# One of my brands from Panama



## Puros del Istmo de Panama (Dec 2, 2008)

Pic of one of my premium cigar brands. Have three long filler blends and a medium filler cigar. If you liked the novelty cigars. You will enjoy smoking the cigars.


----------



## GoinFerSmoke (Jan 1, 2007)

Bert was telling me about these! Can't wait to try one of these puppies!!! They look very tasty!


----------



## Camacho Junior (May 29, 2008)

As soon as my dinero is straight I'm gonna get a 5er of your brand. They look tasty.


----------



## SMOKE20 (Apr 26, 2008)

They look real nice, definitly anxious to try them


----------



## doblemaduro (Jun 24, 2007)

I too am anxious to try your cigars. They truly look awesome!


----------



## Puros del Istmo de Panama (Dec 2, 2008)

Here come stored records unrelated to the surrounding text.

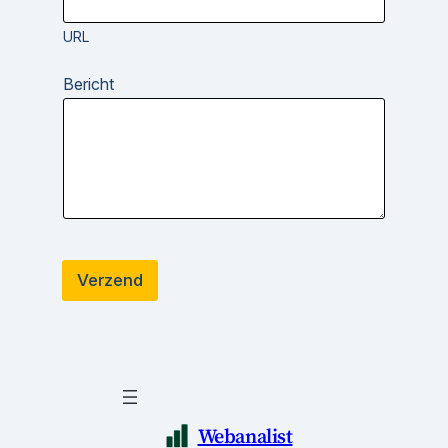
URL
Bericht
Verzend
Webanalist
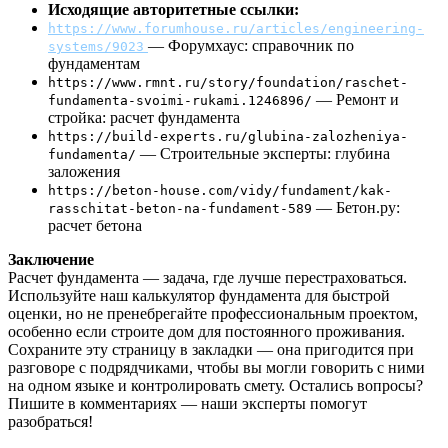
Исходящие авторитетные ссылки:
https://www.forumhouse.ru/articles/engineering-
— Форумхаус: справочник по
systems/9023
фундаментам
https://www.rmnt.ru/story/foundation/raschet-
— Ремонт и
fundamenta-svoimi-rukami.1246896/
стройка: расчет фундамента
https://build-experts.ru/glubina-zalozheniya-
— Строительные эксперты: глубина
fundamenta/
заложения
https://beton-house.com/vidy/fundament/kak-
— Бетон.ру:
rasschitat-beton-na-fundament-589
расчет бетона
Заключение
Расчет фундамента — задача, где лучше перестраховаться.
Используйте наш калькулятор фундамента для быстрой
оценки, но не пренебрегайте профессиональным проектом,
особенно если строите дом для постоянного проживания.
Сохраните эту страницу в закладки — она пригодится при
разговоре с подрядчиками, чтобы вы могли говорить с ними
на одном языке и контролировать смету. Остались вопросы?
Пишите в комментариях — наши эксперты помогут
разобраться!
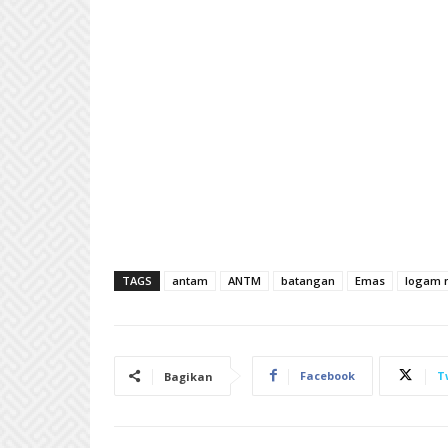
TAGS
antam
ANTM
batangan
Emas
logam 
Facebook
T
Bagikan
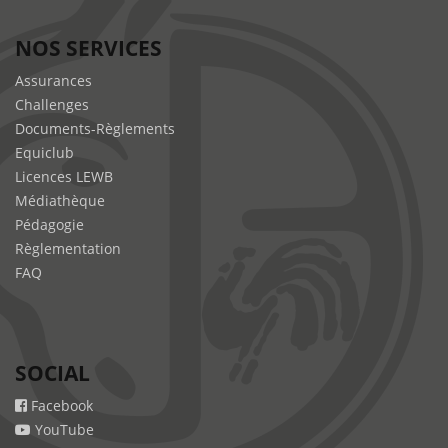
NOS SERVICES
Assurances
Challenges
Documents-Règlements
Equiclub
Licences LEWB
Médiathèque
Pédagogie
Règlementation
FAQ
SOCIAL
Facebook
YouTube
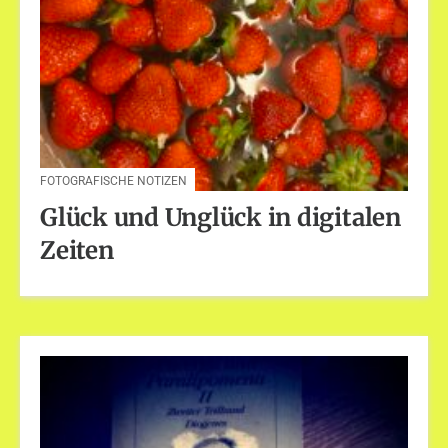
FOTOGRAFISCHE NOTIZEN
Glück und Unglück in digitalen
Zeiten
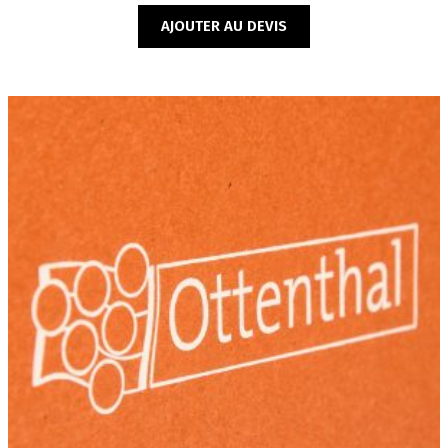
AJOUTER AU DEVIS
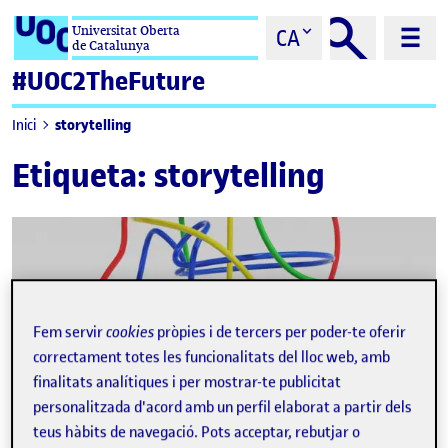
Saltar al contingut
Universitat Oberta
CA
de Catalunya
#UOC2TheFuture
storytelling
Inici
Etiqueta:
storytelling
Fem servir
cookies
pròpies i de tercers per poder-te oferir
correctament totes les funcionalitats del lloc web, amb
finalitats analítiques i per mostrar-te publicitat
personalitzada d'acord amb un perfil elaborat a partir dels
teus hàbits de navegació. Pots acceptar, rebutjar o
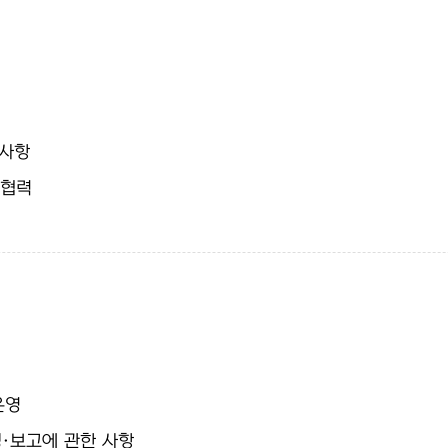
 사항
제협력
운영
·보고에 관한 사항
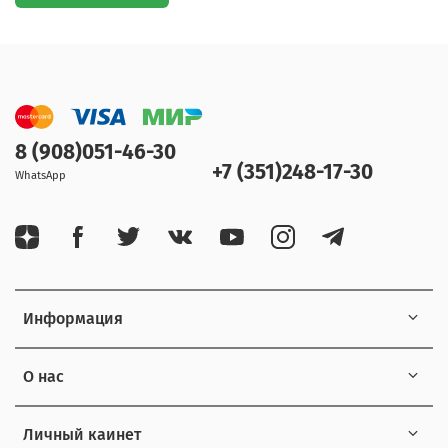
8 (908)051-46-30
+7 (351)248-17-30
WhatsApp
Информация
О нас
Личный каинет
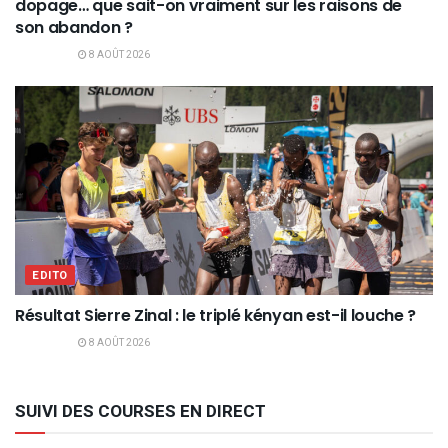
dopage… que sait-on vraiment sur les raisons de
son abandon ?
8 AOÛT 2026
EDITO
Résultat Sierre Zinal : le triplé kényan est-il louche ?
8 AOÛT 2026
SUIVI DES COURSES EN DIRECT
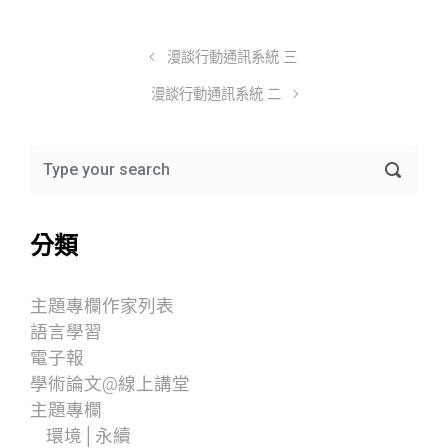
漫談行動通訊系統 三
漫談行動通訊系統 二
分類
主題專欄作家列表
語言學習
電子報
學術論文@線上講堂
主題專欄
環境│永續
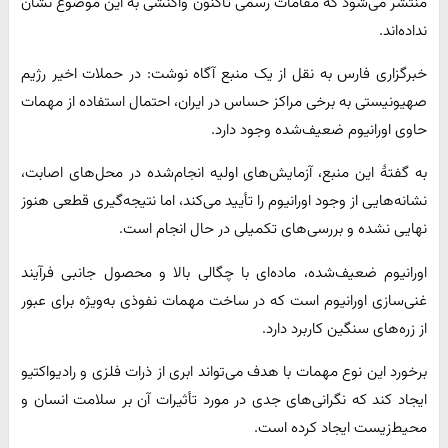
منتشر می‌شود که مقامات رسمی تاکنون واکنشی به این موضوع نشان
نداده‌اند.
خبرگزاری فارس به نقل از یک منبع آگاه نوشت: در حملات اخیر رژیم
صهیونیستی به برخی مراکز حساس در ایران، احتمال استفاده از مهمات
حاوی اورانیوم ضعیف‌شده وجود دارد.
به گفتۀ این منبع، آزمایش‌های اولیه انجام‌شده در محل‌های اصابت،
نشانه‌هایی از وجود اورانیوم را تأیید می‌کند، اما نتیجه‌گیری قطعی هنوز
نهایی نشده و بررسی‌های تکمیلی در حال انجام است.
اورانیوم ضعیف‌شده، ماده‌ای با چگالی بالا و محصول جانبی فرآیند
غنی‌سازی اورانیوم است که در ساخت مهمات نفوذی به‌ویژه برای عبور
از زره‌های سنگین کاربرد دارد.
برخورد این نوع مهمات با هدف می‌تواند ابری از ذرات فلزی و رادیواکتیو
ایجاد کند که نگرانی‌های جدی در مورد تأثیرات آن بر سلامت انسان و
محیط‌زیست ایجاد کرده است.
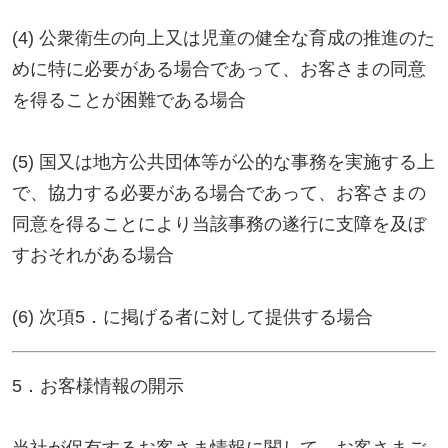
当社が保有するお客さま情報に関して、お客さまご
自身の情報の利用停止または消去をご希望される場
合には、お申し出いただいた方がご本人であること
を確認した上で、合理的な期間及び範囲で利用停止
又は消去をいたします。
これらの情報等の一部又は全部を利用停止または消
去した場合、不本意ながらご要望にそったサービス
の提供ができなくなることがありますので、ご理解
とご協力を賜りますようお願い申し上げます。
（なお、関係法令に基づき保有しております情報に
ついては、利用停止または消去のお申し出には応じ
られない場合があります。）
7．お客様情報の開示等の受付方法・窓口
当社が保有するお客さま情報に関する開示等（上記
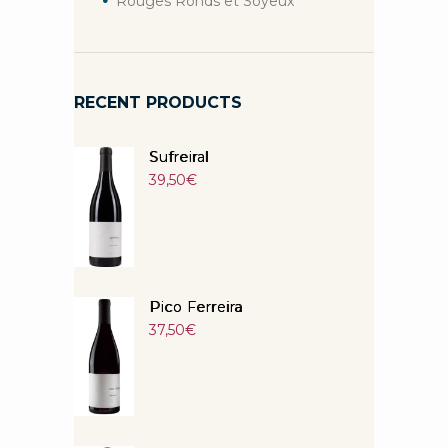
Rouges Ronds et Soyeux
RECENT PRODUCTS
Sufreiral
39,50
€
Pico Ferreira
37,50
€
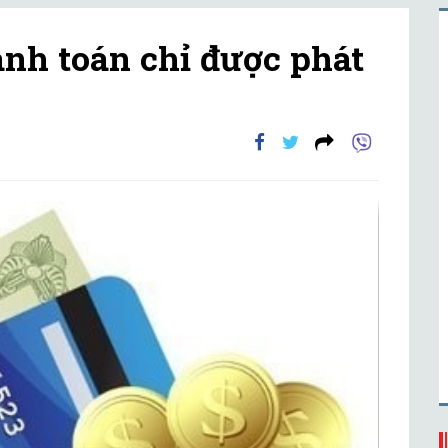
anh toán chỉ được phát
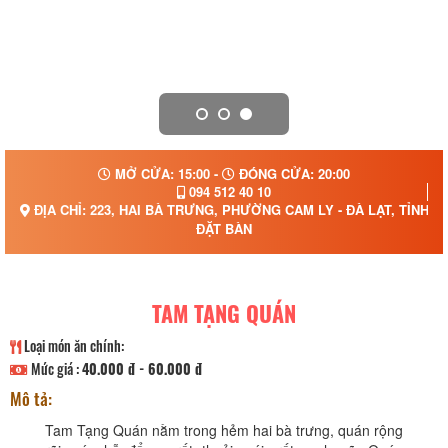
MỞ CỬA: 15:00 -
ĐÓNG CỬA: 20:00
094 512 40 10
ĐỊA CHỈ: 223, HAI BÀ TRƯNG, PHƯỜNG CAM LY - ĐÀ LẠT, TỈNH 
ĐẶT BÀN
TAM TẠNG QUÁN
Loại món ăn chính:
Mức giá :
40.000 đ - 60.000 đ
Mô tả:
Tam Tạng Quán nằm trong hẻm hai bà trưng, quán rộng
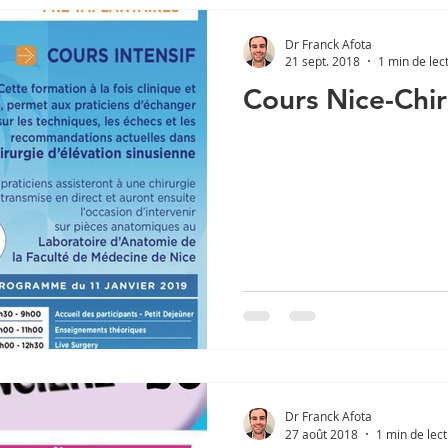
Dr Franck Afota
21 sept. 2018
1 min de lec
Cours Nice-Chir
Dr Franck Afota
27 août 2018
1 min de lec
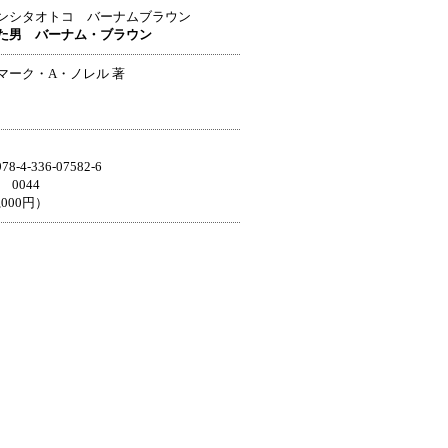
ンシタオトコ バーナムブラウン
た男 バーナム・ブラウン
マーク・A・ノレル 著
4-336-07582-6
0044
,000円）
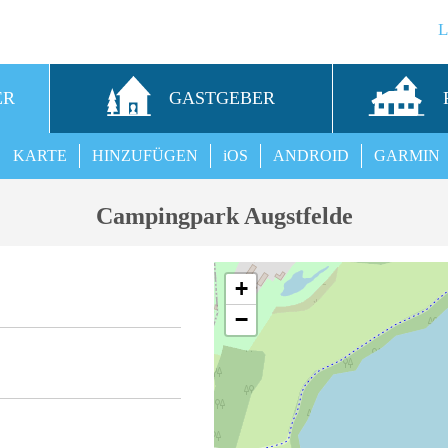
ER
GASTGEBER
KARTE
HINZUFÜGEN
iOS
ANDROID
GARMIN
Campingpark Augstfelde
+
−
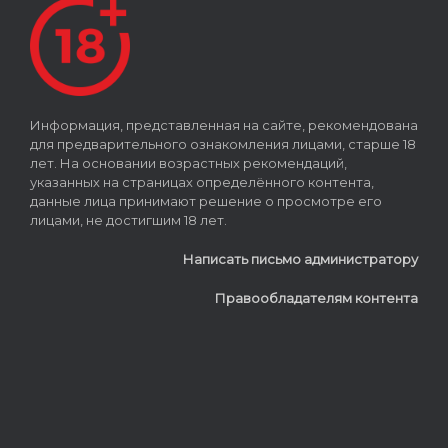
Информация, представленная на сайте, рекомендована
для предварительного ознакомления лицами, старше 18
лет. На основании возрастных рекомендаций,
указанных на страницах определённого контента,
данные лица принимают решение о просмотре его
лицами, не достигшим 18 лет.
Написать письмо администратору
Правообладателям контента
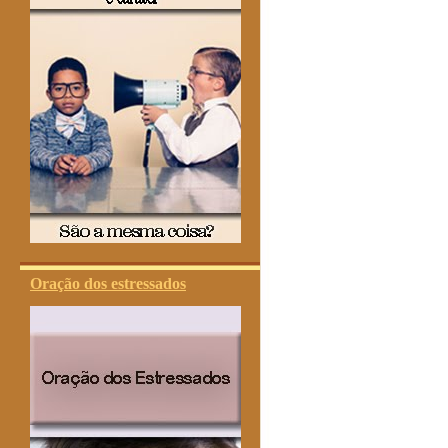
Oração dos estressados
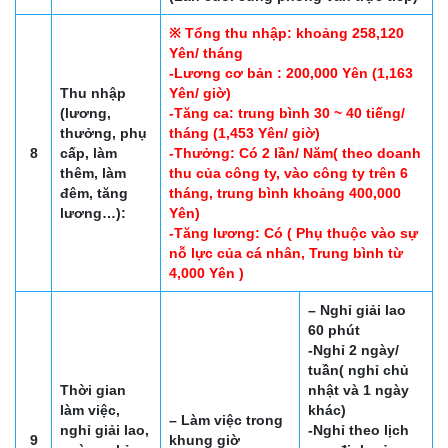
※ Tổng thu nhập: khoảng 258,120
Yên/ tháng
-Lương cơ bản : 200,000 Yên (1,163
Thu nhập
Yên/ giờ)
(lương,
-Tăng ca: trung bình 30 ~ 40 tiếng/
thưởng, phụ
tháng (1,453 Yên/ giờ)
8
cấp, làm
-Thưởng: Có 2 lần/ Năm( theo doanh
thêm, làm
thu của công ty, vào công ty trên 6
đêm, tăng
tháng, trung bình khoảng 400,000
lương…):
Yên)
-Tăng lương: Có ( Phụ thuộc vào sự
nỗ lực của cá nhân, Trung bình từ
4,000 Yên )
– Nghỉ giải lao
60 phút
-Nghỉ 2 ngày/
tuần( nghỉ chủ
Thời gian
nhật và 1 ngày
làm việc,
khác)
– Làm việc trong
nghỉ giải lao,
-Nghỉ theo lịch
9
khung giờ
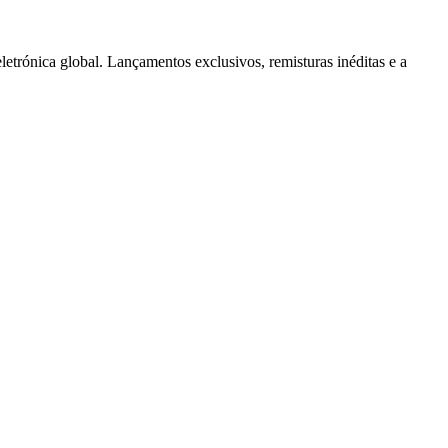
nica global. Lançamentos exclusivos, remisturas inéditas e a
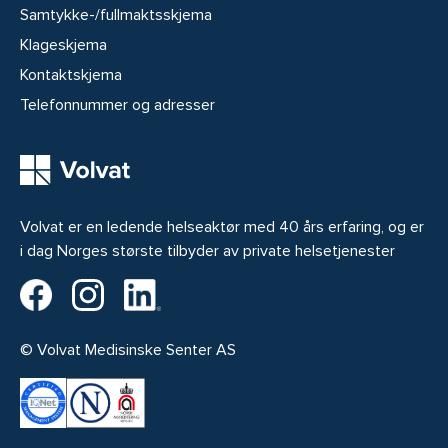
Samtykke-/fullmaktsskjema
Klageskjema
Kontaktskjema
Telefonnummer og adresser
Volvat er en ledende helseaktør med 40 års erfaring, og er
i dag Norges største tilbyder av private helsetjenester
Volvat på Facebook
Volvat på Instagram
Volvat på LinkedIn
© Volvat Medisinske Senter AS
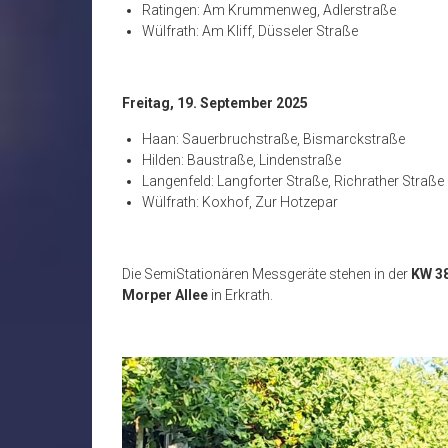
Ratingen: Am Krummenweg, Adlerstraße
Wülfrath: Am Kliff, Düsseler Straße
Freitag, 19. September 2025
Haan: Sauerbruchstraße, Bismarckstraße
Hilden: Baustraße, Lindenstraße
Langenfeld: Langforter Straße, Richrather Straße
Wülfrath: Koxhof, Zur Hotzepar
Die SemiStationären Messgeräte stehen in der
KW 3
Morper Allee
in Erkrath.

Thanks for your interest and support. You won't be dissapointed.


----------



## happy1 (Jun 29, 2007)

do you have a link?


----------



## Puros del Istmo de Panama (Dec 2, 2008)

Still working to make them available to your local B&M. For now, you can get them from my Importer/Dist. Please visit www.panamacigarz.com. Suggest you try the sample pack of 6 cigars for $20.


----------



## tx_tuff (Jun 16, 2007)

Well I never had a cigar from Panama! I see this one (Joyas de Panama) has a Nicaraguan wrapper and binder with Panama filler. Sounds interesting.


----------



## Puros del Istmo de Panama (Dec 2, 2008)

They all have tobacco grown in Panama as filler. The Joyas de Panama is mild to medium cigar and the Oro de Panama is a medium to full. Amador is a medium filler.


----------



## Patrick B (Nov 5, 2008)

Just a quick note here, but I had my first last night (Joya - black label) and i thought it was superb. Definitely a little different flavor than I am used too. Rich tobacco flavor, perfectly constructed, and a rare perfect burn. I definitely thought it was a 'fuller' cigar - it really kicked my ass and gave me a nice little nicotine hit. I really can't wait to try the others if this is the mild-to-medium! 

Good work David!


----------



## karmaz00 (Dec 5, 2007)

very nice


----------



## Puros del Istmo de Panama (Dec 2, 2008)

Thanks for the Critique Patrick.


----------



## amateurke (Mar 28, 2008)

They look really tasty David!! :clap2:


----------



## sboyajian (Jun 27, 2008)

I have not gotten around to smoking these yet.. letting them sit a week or so in the humidor.. 

but I can tell you all first hand, they are beautiful. The wrap on them looks top notch, and they smell delicious. It was hard not to go outside and smoke it during my son's birthday party.. haha


----------



## Cypress (Jun 27, 2007)

They look very interesting. I'll have to pic some up sometime after the new year.


----------



## Puros del Istmo de Panama (Dec 2, 2008)

Thanks for all the interest and support. You will definately enjoy one of the four blends.


----------